Namibië en Botswana

Swipe

Eerste rassenonlusten

In 1896 kwam de zwarte bevolking in opstand tegen de blanken, met name in Rhodesië. De zwarten pikten het niet lager uitgebuit te worden door de blanke Boeren. Het Ndebelevolk kwam in maart 1896 in opstand, het Shonavolk sloot zich in juni van dat jaar bij hen aan. Mlimo, een door vele volkeren erkend geestelijk leider, was de grote animator achter de opstand. Hij stelde dat de blanken verantwoordelijk voor de situatie waarin de zwarten verkeerden en hij beschuldigde hen er ook van allerlei ziektes meegebracht te hebben waar de zwarten tot dan geen weet van hadden. Ook werden de blanken verantwoordelijk gehouden voor de droogte die het land teisterde.

De meeste boeren hadden zich in Rhodesië gevestigd vanwege de betere toekomstperspectieven en omdat ze er grote stukken grond konden kopen voor weinig geld. Het viel allemaal bitter tegen, mede door de droogte en het uitbreken van de runderpest. In hun drift om er tóch een succes van de maken gingen ze ertoe over om de zwarte bevolking van hun vee te beroven en hen van hun land te verdrijven. Maar het was vooral de British South Africa Company, ooit opgericht door Cecil Rhodes, waartegen door de zwarte bevolking geageerd werd. Dat betekende dat de oproep van Mlimo in een grensoverschrijdend effect resulteerde.

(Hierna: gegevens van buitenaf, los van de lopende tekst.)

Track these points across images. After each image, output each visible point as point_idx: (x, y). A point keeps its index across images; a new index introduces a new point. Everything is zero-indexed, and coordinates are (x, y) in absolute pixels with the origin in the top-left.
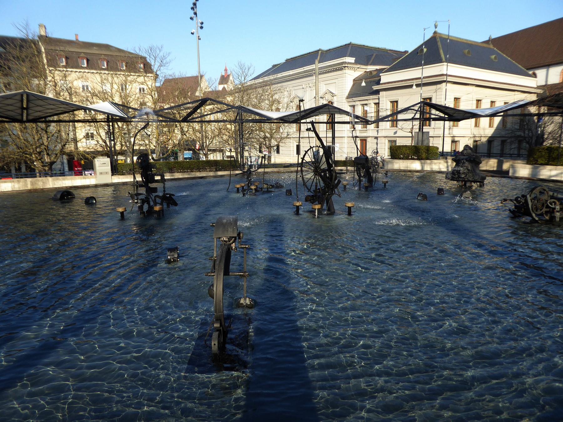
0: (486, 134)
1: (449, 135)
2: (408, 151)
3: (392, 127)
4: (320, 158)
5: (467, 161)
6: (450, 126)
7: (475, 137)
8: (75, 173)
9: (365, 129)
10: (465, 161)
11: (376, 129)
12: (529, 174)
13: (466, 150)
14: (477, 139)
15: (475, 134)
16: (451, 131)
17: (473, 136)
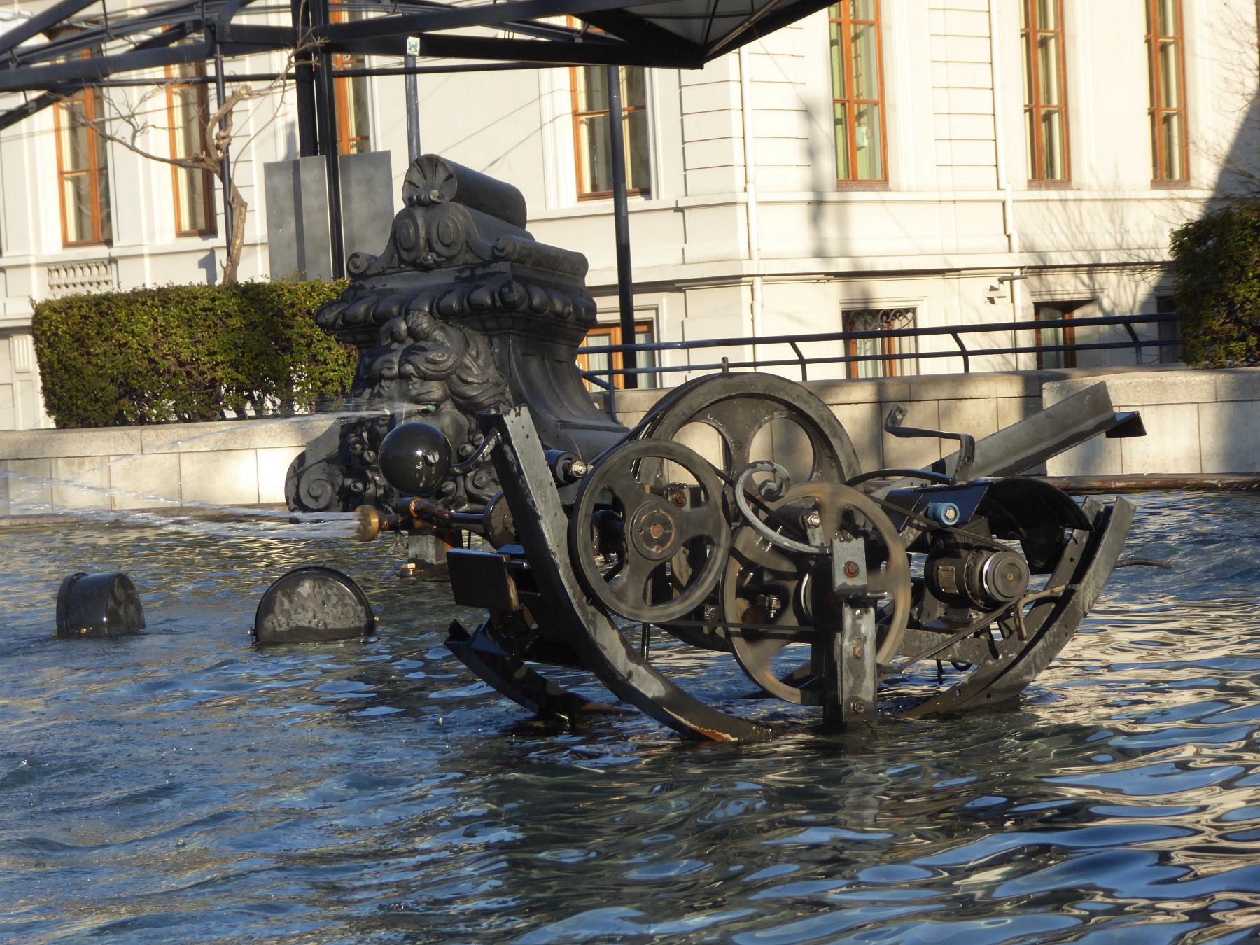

De Britten reageerden door het zenden van troepen, maar het duurde maanden voordat die ter plaatse waren. De zwarten konden met hun speren niet op tegen de zwaar bewapende Britten. Mlimo werd omgebracht in zijn belangrijkste tempel (ook bekend als het heilige hol van Mlimo) en daarmee kwam een einde aan de opstand. Op 18 oktober 1896 eindigde de strijd tussen de inwoners Matabeleland en Mashonaland en de Britten. De beide landen werden samengevoegd en kregen later de naam Rhodesië. De strijd ging de geschiedenis en als: de Eerste Chimurenga oorlog. Chimurenga is het Shanowoord voor revolutionaire strijd. In Zimbabwe, het vroegere Rhodesië, wordt de strijd elk jaar herdacht als de eerste bevrijdingsoorlog. Ook vandaag de dag heeft het woord chimurenga in zuidelijk Afrika nog een speciale betekenis: het staat voor de strijd voor mensenrechten, politieke gelijkwaardigheid en sociale rechtvaardigheid.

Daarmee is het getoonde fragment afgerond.